Visiting the mystical island of Camiguin
SHOOTING STRAIGHT - Bobit S. Avila (Pilipino Star Ngayon) - March 12, 2015 - 12:00am

CAMIGUIN ISLAND: I was in this magical island since Sunday for my first real vacation, with my friends, Francisco “Kito” Unchuan, Boy Tan, Larry Reisland, Noel Zosa, Louie Hermosisima, Richard Unchuan and Benito “Bugs” and his son Charlie Unchuan. I’ve been invited so many times by the Unchuan family to visit this place as they have an ancestral home in Camiguin. Wealthy families from Cebu and Cagayan de Oro also have their roots in Camiguin like the Neri and the Chan families.

So finally we all decided to hop over to Camiguin via Cebu Pacific Air (CPA) ATR-500, the only airline that services (it’s only a 30-minute flight from Cebu) this island that is known for its famous Lanzones whose motto is “The Island Born in Fire.” When another family friend of the Unchuans heard that we were going to Camiguin, he also decided to come along and brought his yacht with him and so we were able to circumnavigate the whole island not just by a van, but also via a yacht. Indeed, some are just luckier than others and what a lucky break for me.

When you drive around the 64-kilometer island of Camiguin via a car or van, you will immediately notice that all their roads are well-paved with complete markings on dangerous curves and for us in Metro Cebu and Metro Manila… zero traffic! When you are driving around… there are certain sections along the route that you don’t meet another vehicle, including motorcycle. But to get the better view of Camiguin… you should see it via a boat/yacht or a banca because as you go around the island… its view changes and has a different perspective. Camiguin is a very beautiful island to view from the sea especially on a clear day where there are no clouds.

Camiguin lies north of Northern Mindanao and it is right in the middle between Butuan and Cagayan de Oro. Despite it’s being a small island, Camiguin has seven, count them, seven volcanoes. Such a small island, but its volcanoes rise so high up majestically some 1,900 ft into the sky. The famous of all is Mt. Hibok-Hibok at 4,370 ft, Mt. Mambajao at 5,143 ft, Mt. Tres Marias, Mt. Ilihan, Mt. Timpong the tallest at 5,294 ft, Mt. Uhay and the old Vulcan, which is a bit ironic as it is the youngest volcano in the island.

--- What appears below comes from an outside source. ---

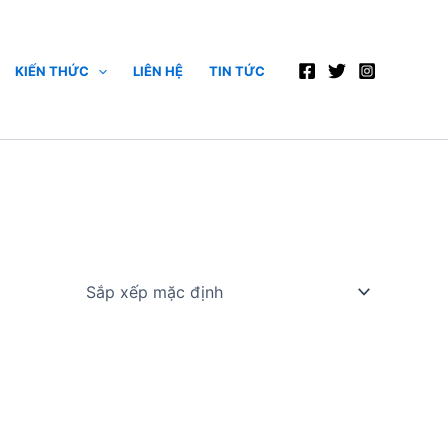
KIẾN THỨC
LIÊN HỆ
TIN TỨC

The last time Mt. Hibok-Hibok erupted was way back on Dec. 4, 1951 (I was only seven months old then) where some 3,000 people were killed and caused people to evacuate the island. We had dinner with Camiguin Governor Jurdin Jesus “JJ” Romualdo and he told me that today the population of Camiguin stands at nearly a hundred thousand people. Perhaps this is due to the fact that there has been no eruption in Camiguin since 1951.

Last  Sunday we took a motorboat to the island of Mantigue. This is a rather rare island that’s probably a few hectares in size, which has a forest in the middle of a great white sand beach. Gov. “JJ” Romualdo told me that in the old days, there were no residents in Mantigue Island. But later a couple of hundred people started living in that island. So now he has a program to relocate the residents of to the mainland of Camiguin and thus, Mantigue Island will strictly be for tourists only. Mind you, much of the island has black sand beaches. But in Mantigue they have white sand and also in White Island, which is a sand bar.

But there are white sand beaches almost everywhere in the Philippines from Mactan Island to Palawan to Boracay. But how many islands offer you great views and waterfalls? Indeed, one thing that I didn’t expect was the Katibawasan Falls, which lies at the foot of Mt. Mambajao and is 250 ft tall and is nestled in a virgin forest cover. Yup, you can swim the waters around where the water falls…but there’s a rope to prevent you from being struck by tons of water falling on your head. I didn’t swim there because the waters were really very cold, but foreign tourists braved the cold water.

It’s kind of surprising that Camiguin has so much water despite it’s being a small island. Up head we drove to the Ardent Hibok-Hibok Hot Springs. Now this was my kind of place as it had heated pools like rice terraces and the lower you go the hotter the water. Gov. Romualdo told me that he had to put nets over the pools to ensure that the leaves of the trees above you do not dirty the pools. This is where we all took a swim for a few hours.

What Gov. Romualdo is proud of is that his island is the most peaceful island in strife-torn Mindanao. Perhaps because he has no Muslim terrorist problems. However there were two negatives while I was in Camiguin. First that we suffered from a 48-hour brownout from Sunday to Monday. Power was restored only on Tuesday dawn. Secondly we came here on the wrong season… as it is not Lanzones season. We also dropped by the Tuawasan Falls, which was a small waterfall, but with a bigger water volume than the Katibawasan Falls. This could be a source for hydropower if anyone cared to harness this natural resource. Indeed you should visit Camiguin.